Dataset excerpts
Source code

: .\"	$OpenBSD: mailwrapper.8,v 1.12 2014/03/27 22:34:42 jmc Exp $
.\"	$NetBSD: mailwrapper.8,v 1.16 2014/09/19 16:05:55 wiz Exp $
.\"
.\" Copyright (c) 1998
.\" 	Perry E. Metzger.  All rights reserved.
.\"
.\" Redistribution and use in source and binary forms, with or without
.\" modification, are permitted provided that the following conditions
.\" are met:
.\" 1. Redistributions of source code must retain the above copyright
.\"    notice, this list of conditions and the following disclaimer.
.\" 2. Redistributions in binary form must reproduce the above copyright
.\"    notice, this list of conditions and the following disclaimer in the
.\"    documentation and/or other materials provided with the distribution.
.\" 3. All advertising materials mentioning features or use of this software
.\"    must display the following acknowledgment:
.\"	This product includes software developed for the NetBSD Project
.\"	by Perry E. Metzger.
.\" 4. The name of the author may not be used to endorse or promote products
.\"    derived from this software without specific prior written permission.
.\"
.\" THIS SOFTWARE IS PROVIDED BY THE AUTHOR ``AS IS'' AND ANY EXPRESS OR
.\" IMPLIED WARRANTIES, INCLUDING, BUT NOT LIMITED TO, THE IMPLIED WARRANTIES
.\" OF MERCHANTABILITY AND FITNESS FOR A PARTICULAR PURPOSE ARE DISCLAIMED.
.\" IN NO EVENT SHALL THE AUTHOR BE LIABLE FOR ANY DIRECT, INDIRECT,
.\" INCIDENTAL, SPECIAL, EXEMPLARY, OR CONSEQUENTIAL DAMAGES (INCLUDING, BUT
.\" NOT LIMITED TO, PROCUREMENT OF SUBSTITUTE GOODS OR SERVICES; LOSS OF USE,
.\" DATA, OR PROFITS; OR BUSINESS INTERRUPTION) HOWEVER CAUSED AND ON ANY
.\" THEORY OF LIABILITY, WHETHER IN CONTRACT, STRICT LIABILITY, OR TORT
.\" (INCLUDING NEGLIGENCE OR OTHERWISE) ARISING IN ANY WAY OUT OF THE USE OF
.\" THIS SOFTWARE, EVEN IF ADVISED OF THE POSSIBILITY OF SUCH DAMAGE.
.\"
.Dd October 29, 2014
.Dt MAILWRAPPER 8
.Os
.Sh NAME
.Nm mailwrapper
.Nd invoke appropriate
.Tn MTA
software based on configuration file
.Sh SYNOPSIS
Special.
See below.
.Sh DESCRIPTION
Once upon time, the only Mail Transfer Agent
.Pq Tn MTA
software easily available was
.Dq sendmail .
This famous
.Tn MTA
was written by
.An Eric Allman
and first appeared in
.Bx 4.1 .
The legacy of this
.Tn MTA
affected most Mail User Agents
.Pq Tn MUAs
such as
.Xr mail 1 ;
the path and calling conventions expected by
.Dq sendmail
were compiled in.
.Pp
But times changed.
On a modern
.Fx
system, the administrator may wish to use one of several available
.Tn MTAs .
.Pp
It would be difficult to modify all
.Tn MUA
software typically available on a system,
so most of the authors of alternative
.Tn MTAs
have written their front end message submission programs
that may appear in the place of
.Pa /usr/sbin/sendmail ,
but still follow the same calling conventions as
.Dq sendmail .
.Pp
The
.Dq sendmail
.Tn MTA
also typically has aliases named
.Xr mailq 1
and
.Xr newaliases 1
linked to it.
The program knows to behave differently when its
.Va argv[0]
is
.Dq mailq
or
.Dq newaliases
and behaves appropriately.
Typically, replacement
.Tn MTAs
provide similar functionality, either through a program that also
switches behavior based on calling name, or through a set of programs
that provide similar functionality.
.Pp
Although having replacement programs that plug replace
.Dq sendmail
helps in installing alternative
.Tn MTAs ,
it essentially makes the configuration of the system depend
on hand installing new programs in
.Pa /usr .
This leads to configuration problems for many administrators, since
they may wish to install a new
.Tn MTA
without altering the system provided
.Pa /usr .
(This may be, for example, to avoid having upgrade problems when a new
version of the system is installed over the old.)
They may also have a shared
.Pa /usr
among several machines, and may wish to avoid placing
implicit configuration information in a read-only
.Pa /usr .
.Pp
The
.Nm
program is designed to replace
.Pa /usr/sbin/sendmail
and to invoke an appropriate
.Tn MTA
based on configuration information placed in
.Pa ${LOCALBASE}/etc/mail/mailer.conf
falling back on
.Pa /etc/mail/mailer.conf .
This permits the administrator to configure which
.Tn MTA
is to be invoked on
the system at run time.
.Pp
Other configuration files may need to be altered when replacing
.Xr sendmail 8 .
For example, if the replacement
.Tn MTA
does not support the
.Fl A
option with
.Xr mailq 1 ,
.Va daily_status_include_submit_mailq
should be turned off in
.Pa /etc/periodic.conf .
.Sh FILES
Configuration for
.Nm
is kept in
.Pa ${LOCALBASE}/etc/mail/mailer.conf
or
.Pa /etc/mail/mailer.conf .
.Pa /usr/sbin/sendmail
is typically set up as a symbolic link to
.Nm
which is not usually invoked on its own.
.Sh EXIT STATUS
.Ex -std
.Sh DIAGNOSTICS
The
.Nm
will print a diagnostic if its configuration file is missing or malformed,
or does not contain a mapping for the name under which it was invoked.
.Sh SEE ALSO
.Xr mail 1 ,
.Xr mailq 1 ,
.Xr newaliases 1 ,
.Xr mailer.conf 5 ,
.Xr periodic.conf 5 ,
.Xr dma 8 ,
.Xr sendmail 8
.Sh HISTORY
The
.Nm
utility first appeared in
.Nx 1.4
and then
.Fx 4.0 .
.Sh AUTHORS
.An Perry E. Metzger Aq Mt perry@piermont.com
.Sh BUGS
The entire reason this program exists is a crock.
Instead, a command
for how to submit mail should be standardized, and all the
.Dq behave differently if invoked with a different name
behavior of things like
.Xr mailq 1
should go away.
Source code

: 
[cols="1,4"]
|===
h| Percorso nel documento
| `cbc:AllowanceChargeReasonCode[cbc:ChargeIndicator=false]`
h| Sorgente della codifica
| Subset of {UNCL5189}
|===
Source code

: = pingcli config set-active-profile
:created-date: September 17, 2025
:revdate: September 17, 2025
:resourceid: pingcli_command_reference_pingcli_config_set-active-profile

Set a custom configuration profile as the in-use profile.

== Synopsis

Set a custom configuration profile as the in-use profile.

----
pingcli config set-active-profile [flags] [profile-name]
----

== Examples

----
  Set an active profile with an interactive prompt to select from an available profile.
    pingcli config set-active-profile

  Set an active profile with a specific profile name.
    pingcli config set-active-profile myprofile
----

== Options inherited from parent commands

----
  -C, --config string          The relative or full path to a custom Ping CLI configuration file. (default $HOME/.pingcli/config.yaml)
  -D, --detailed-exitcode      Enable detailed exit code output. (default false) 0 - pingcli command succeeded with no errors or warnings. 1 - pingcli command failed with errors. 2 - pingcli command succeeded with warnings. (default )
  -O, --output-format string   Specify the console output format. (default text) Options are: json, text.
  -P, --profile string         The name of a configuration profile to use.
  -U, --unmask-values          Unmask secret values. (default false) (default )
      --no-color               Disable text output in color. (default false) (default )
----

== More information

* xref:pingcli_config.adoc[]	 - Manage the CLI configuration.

**What needs to be done:**
Return the entries in full, keeping every line exactly as it is.

**Result:**
Source code

: .\"	$OpenBSD: mailwrapper.8,v 1.12 2014/03/27 22:34:42 jmc Exp $
.\"	$NetBSD: mailwrapper.8,v 1.16 2014/09/19 16:05:55 wiz Exp $
.\"
.\" Copyright (c) 1998
.\" 	Perry E. Metzger.  All rights reserved.
.\"
.\" Redistribution and use in source and binary forms, with or without
.\" modification, are permitted provided that the following conditions
.\" are met:
.\" 1. Redistributions of source code must retain the above copyright
.\"    notice, this list of conditions and the following disclaimer.
.\" 2. Redistributions in binary form must reproduce the above copyright
.\"    notice, this list of conditions and the following disclaimer in the
.\"    documentation and/or other materials provided with the distribution.
.\" 3. All advertising materials mentioning features or use of this software
.\"    must display the following acknowledgment:
.\"	This product includes software developed for the NetBSD Project
.\"	by Perry E. Metzger.
.\" 4. The name of the author may not be used to endorse or promote products
.\"    derived from this software without specific prior written permission.
.\"
.\" THIS SOFTWARE IS PROVIDED BY THE AUTHOR ``AS IS'' AND ANY EXPRESS OR
.\" IMPLIED WARRANTIES, INCLUDING, BUT NOT LIMITED TO, THE IMPLIED WARRANTIES
.\" OF MERCHANTABILITY AND FITNESS FOR A PARTICULAR PURPOSE ARE DISCLAIMED.
.\" IN NO EVENT SHALL THE AUTHOR BE LIABLE FOR ANY DIRECT, INDIRECT,
.\" INCIDENTAL, SPECIAL, EXEMPLARY, OR CONSEQUENTIAL DAMAGES (INCLUDING, BUT
.\" NOT LIMITED TO, PROCUREMENT OF SUBSTITUTE GOODS OR SERVICES; LOSS OF USE,
.\" DATA, OR PROFITS; OR BUSINESS INTERRUPTION) HOWEVER CAUSED AND ON ANY
.\" THEORY OF LIABILITY, WHETHER IN CONTRACT, STRICT LIABILITY, OR TORT
.\" (INCLUDING NEGLIGENCE OR OTHERWISE) ARISING IN ANY WAY OUT OF THE USE OF
.\" THIS SOFTWARE, EVEN IF ADVISED OF THE POSSIBILITY OF SUCH DAMAGE.
.\"
.Dd October 29, 2014
.Dt MAILWRAPPER 8
.Os
.Sh NAME
.Nm mailwrapper
.Nd invoke appropriate
.Tn MTA
software based on configuration file
.Sh SYNOPSIS
Special.
See below.
.Sh DESCRIPTION
Once upon time, the only Mail Transfer Agent
.Pq Tn MTA
software easily available was
.Dq sendmail .
This famous
.Tn MTA
was written by
.An Eric Allman
and first appeared in
.Bx 4.1 .
The legacy of this
.Tn MTA
affected most Mail User Agents
.Pq Tn MUAs
such as
.Xr mail 1 ;
the path and calling conventions expected by
.Dq sendmail
were compiled in.
.Pp
But times changed.
On a modern
.Fx
system, the administrator may wish to use one of several available
.Tn MTAs .
.Pp
It would be difficult to modify all
.Tn MUA
software typically available on a system,
so most of the authors of alternative
.Tn MTAs
have written their front end message submission programs
that may appear in the place of
.Pa /usr/sbin/sendmail ,
but still follow the same calling conventions as
.Dq sendmail .
.Pp
The
.Dq sendmail
.Tn MTA
also typically has aliases named
.Xr mailq 1
and
.Xr newaliases 1
linked to it.
The program knows to behave differently when its
.Va argv[0]
is
.Dq mailq
or
.Dq newaliases
and behaves appropriately.
Typically, replacement
.Tn MTAs
provide similar functionality, either through a program that also
switches behavior based on calling name, or through a set of programs
that provide similar functionality.
.Pp
Although having replacement programs that plug replace
.Dq sendmail
helps in installing alternative
.Tn MTAs ,
it essentially makes the configuration of the system depend
on hand installing new programs in
.Pa /usr .
This leads to configuration problems for many administrators, since
they may wish to install a new
.Tn MTA
without altering the system provided
.Pa /usr .
(This may be, for example, to avoid having upgrade problems when a new
version of the system is installed over the old.)
They may also have a shared
.Pa /usr
among several machines, and may wish to avoid placing
implicit configuration information in a read-only
.Pa /usr .
.Pp
The
.Nm
program is designed to replace
.Pa /usr/sbin/sendmail
and to invoke an appropriate
.Tn MTA
based on configuration information placed in
.Pa ${LOCALBASE}/etc/mail/mailer.conf
falling back on
.Pa /etc/mail/mailer.conf .
This permits the administrator to configure which
.Tn MTA
is to be invoked on
the system at run time.
.Pp
Other configuration files may need to be altered when replacing
.Xr sendmail 8 .
For example, if the replacement
.Tn MTA
does not support the
.Fl A
option with
.Xr mailq 1 ,
.Va daily_status_include_submit_mailq
should be turned off in
.Pa /etc/periodic.conf .
.Sh FILES
Configuration for
.Nm
is kept in
.Pa ${LOCALBASE}/etc/mail/mailer.conf
or
.Pa /etc/mail/mailer.conf .
.Pa /usr/sbin/sendmail
is typically set up as a symbolic link to
.Nm
which is not usually invoked on its own.
.Sh EXIT STATUS
.Ex -std
.Sh DIAGNOSTICS
The
.Nm
will print a diagnostic if its configuration file is missing or malformed,
or does not contain a mapping for the name under which it was invoked.
.Sh SEE ALSO
.Xr mail 1 ,
.Xr mailq 1 ,
.Xr newaliases 1 ,
.Xr mailer.conf 5 ,
.Xr periodic.conf 5 ,
.Xr dma 8 ,
.Xr sendmail 8
.Sh HISTORY
The
.Nm
utility first appeared in
.Nx 1.4
and then
.Fx 4.0 .
.Sh AUTHORS
.An Perry E. Metzger Aq Mt perry@piermont.com
.Sh BUGS
The entire reason this program exists is a crock.
Instead, a command
for how to submit mail should be standardized, and all the
.Dq behave differently if invoked with a different name
behavior of things like
.Xr mailq 1
should go away.
Source code

: 
[cols="1,4"]
|===
h| Percorso nel documento
| `cbc:AllowanceChargeReasonCode[cbc:ChargeIndicator=false]`
h| Sorgente della codifica
| Subset of {UNCL5189}
|===
Source code

: = pingcli config set-active-profile
:created-date: September 17, 2025
:revdate: September 17, 2025
:resourceid: pingcli_command_reference_pingcli_config_set-active-profile

Set a custom configuration profile as the in-use profile.

== Synopsis

Set a custom configuration profile as the in-use profile.

----
pingcli config set-active-profile [flags] [profile-name]
----

== Examples

----
  Set an active profile with an interactive prompt to select from an available profile.
    pingcli config set-active-profile

  Set an active profile with a specific profile name.
    pingcli config set-active-profile myprofile
----

== Options inherited from parent commands

----
  -C, --config string          The relative or full path to a custom Ping CLI configuration file. (default $HOME/.pingcli/config.yaml)
  -D, --detailed-exitcode      Enable detailed exit code output. (default false) 0 - pingcli command succeeded with no errors or warnings. 1 - pingcli command failed with errors. 2 - pingcli command succeeded with warnings. (default )
  -O, --output-format string   Specify the console output format. (default text) Options are: json, text.
  -P, --profile string         The name of a configuration profile to use.
  -U, --unmask-values          Unmask secret values. (default false) (default )
      --no-color               Disable text output in color. (default false) (default )
----

== More information

* xref:pingcli_config.adoc[]	 - Manage the CLI configuration.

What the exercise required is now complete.